Scholarship
The scholarly study of music in the United States includes work relating music to social class, racial, ethnic and religious identity, gender and sexuality, as well as studies of music history, musicology and other topics. The academic study of American music can be traced back to the late 19th century, when researchers like Alice Fletcher and Francis La Flesche studied the music of the Omaha peoples, working for the Bureau of American Ethnology and the Peabody Museum of Archaeology and Ethnology. In the 1890s and into the early 20th century, musicological recordings were made among indigenous, Hispanic, African-American and Anglo-American peoples of the United States. Many worked for the Library of Congress, first under the leadership of Oscar Sonneck, chief of the Library's Music Divisions. These researchers included Robert W. Gordon, founder of the Archive of American Folk Song, and John and Alan Lomax; Alan Lomax was the most prominent of several folk song collectors who helped to inspire the 20th century roots revival of American folk culture.

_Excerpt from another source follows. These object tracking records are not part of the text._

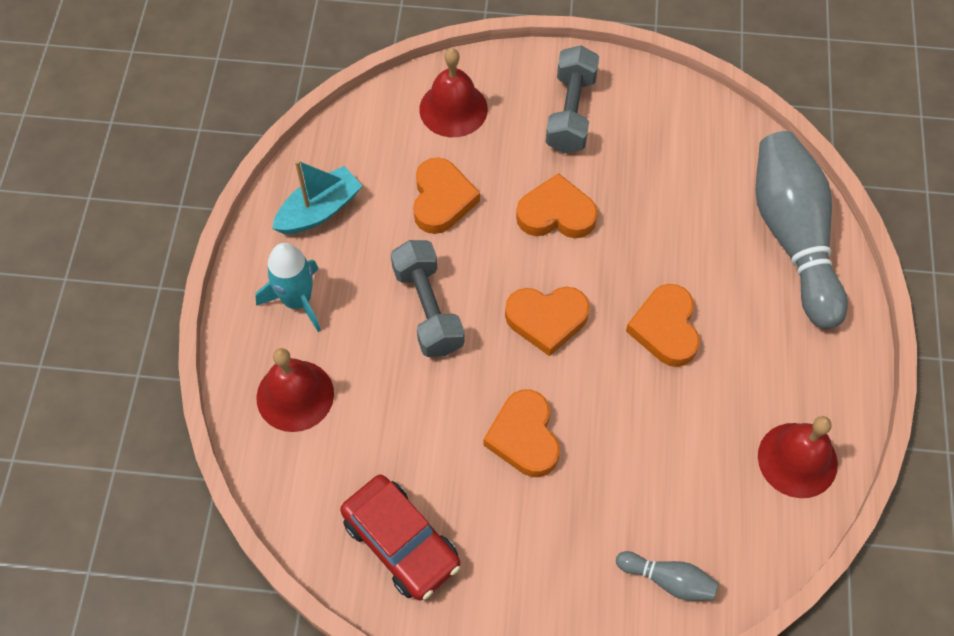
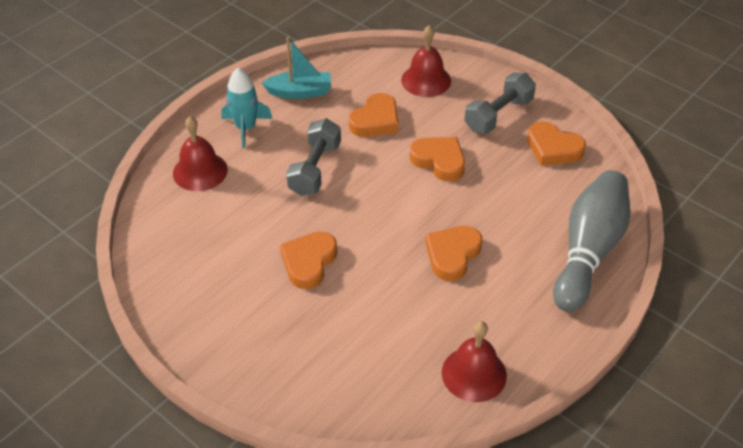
camera: 35 degrees right, 15 degrees down
(401, 542) = (187, 274): red car -> none
(546, 320) = (381, 211): orange heart -> orange heart (553, 148)
(668, 580) = (324, 388): grey bowling pin -> none

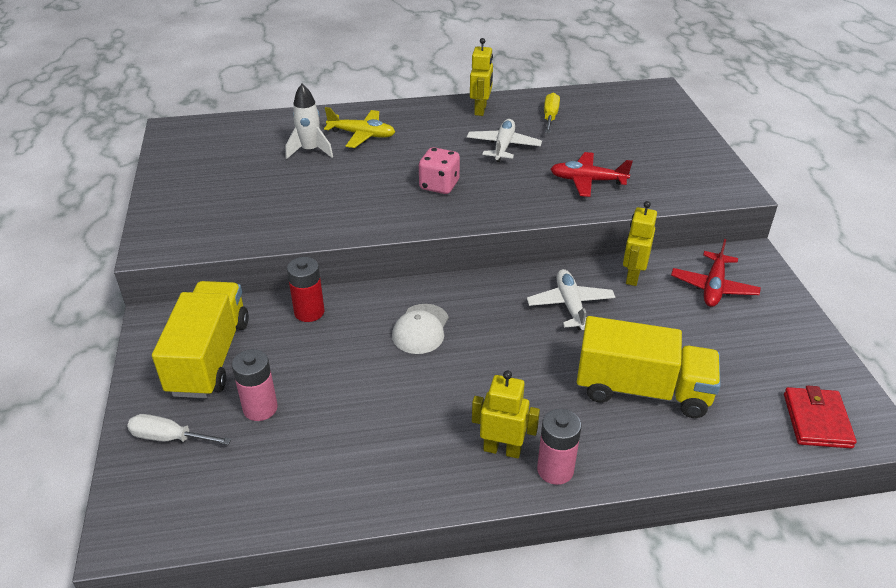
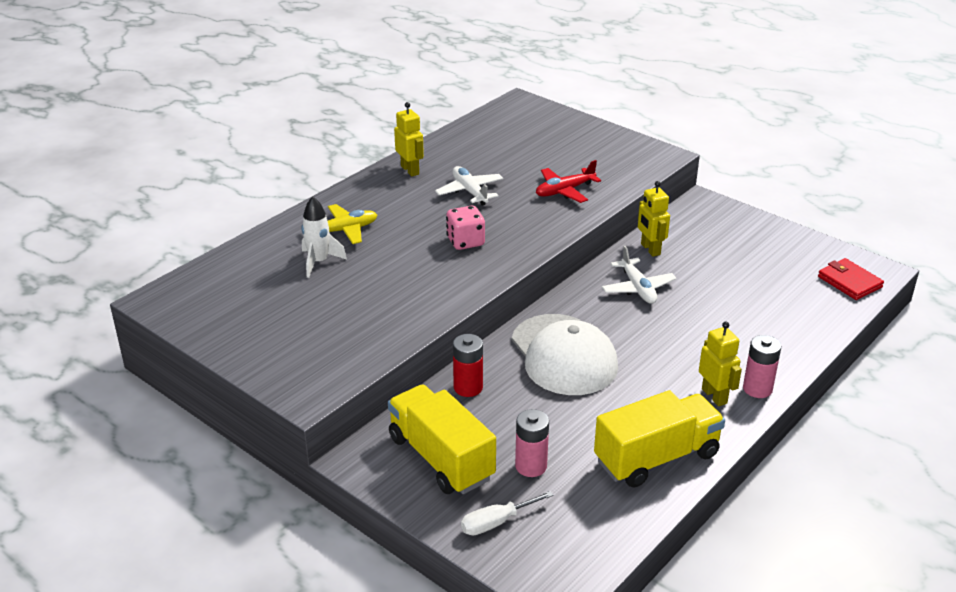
camera: 40 degrees left, 5 degrees down
(420, 329) = (563, 355): white cap -> white cap, size x1.94
(502, 449) = (714, 396): yellow robot -> yellow robot turned 90 degrees clockwise
(550, 117) = (472, 154): yellow screwdriver -> none
(570, 306) = (637, 288): white plane -> white plane turned 150 degrees counterclockwise
(642, 390) = (744, 316): yellow truck -> yellow truck (656, 458)
(713, 287) = (705, 232): red plane -> none

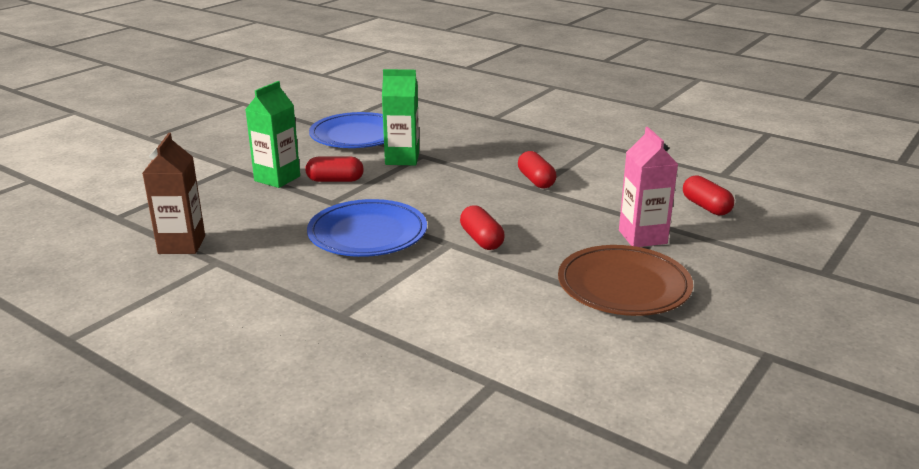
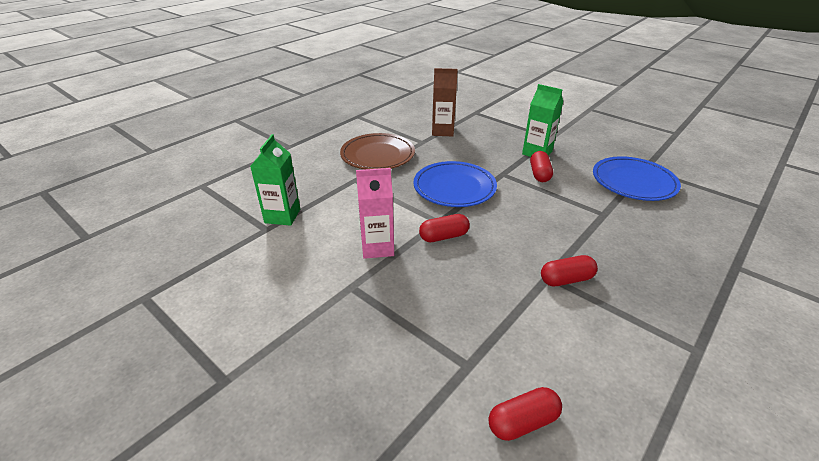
camera: 95 degrees right, 10 degrees up
(402, 159) = (591, 203): green carton -> green carton (282, 216)
(623, 286) = (357, 307): brown plate -> brown plate (377, 155)
(642, 237) = (445, 339): pink carton -> pink carton (377, 247)

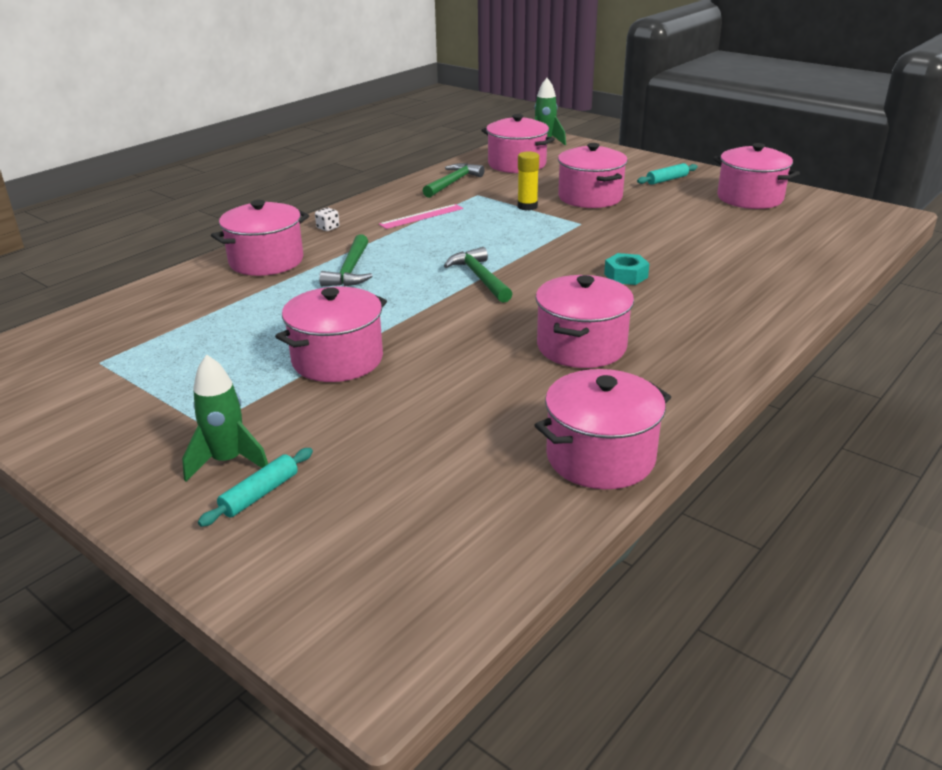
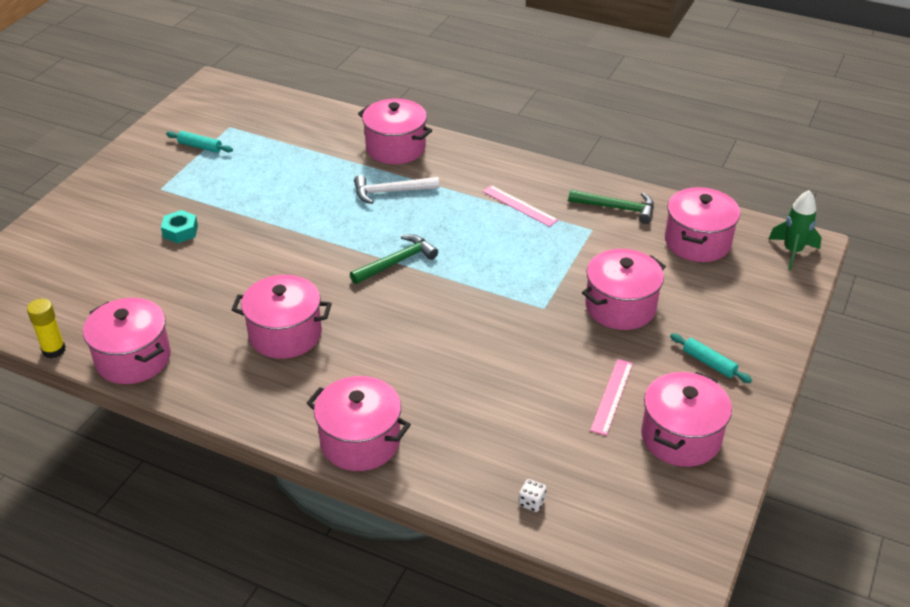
camera: 75 degrees right, 10 degrees up
(228, 461) = (124, 207): green rocket -> none
(259, 494) = (92, 227): turquoise rolling pin -> turquoise rolling pin (200, 147)
(328, 228) = (472, 161): white dice -> white dice (531, 502)
(337, 359) = (246, 219): pink pot -> pink pot (360, 441)
(350, 270) = (391, 192): green hammer -> white hammer
(527, 206) = (573, 266): yellow glue stick -> yellow glue stick (54, 350)
(626, 275) = (427, 349): turquoise nut -> turquoise nut (180, 231)
(701, 213) = (612, 396): none -> pink ruler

Early 20th scholarly analysis of American music tended to interpret European-derived classical traditions as the most worthy of study, with the folk, religious and traditional musics of the common people denigrated as low-class and of little artistic or social worth. American music history was compared to the much longer historical record of European nations, and was found wanting, leading writers like the composer Arthur Farwell to ponder what sorts of musical traditions might arise from American culture, in his 1915 Music in America. In 1930, John Tasker Howard's Our American Music became a standard analysis, focusing on largely on concert music composed in the United States. Since the analysis of musicologist Charles Seeger in the mid-20th century, American music history has often been described as intimately related to perceptions of race and ancestry. Under this view, the diverse racial and ethnic background of the United States has both promoted a sense of musical separation between the races, while still fostering constant acculturation, as elements of European, African and indigenous musics have shifted between fields. Gilbert Chase's America's Music, from the Pilgrims to the Present, was the first major work to examine the music of the entire United States, and recognize folk traditions as more culturally significant than music for the concert hall. Chase's analysis of a diverse American musical identity has remained the dominant view among the academic establishment. Until the 1960s and 70s, however, most musical scholars in the United States continued to study European music, limiting themselves only to certain fields of American music, especially European-derived classical and operatic styles, and sometimes African American jazz. More modern musicologists and ethnomusicologists have studied subjects ranging from the national musical identity to the individual styles and techniques of specific communities in a particular time of American history. Prominent recent studies of American music include Charles Hamm's Music in the New World from 1983, and Richard Crawford's America's Musical Life from 2001.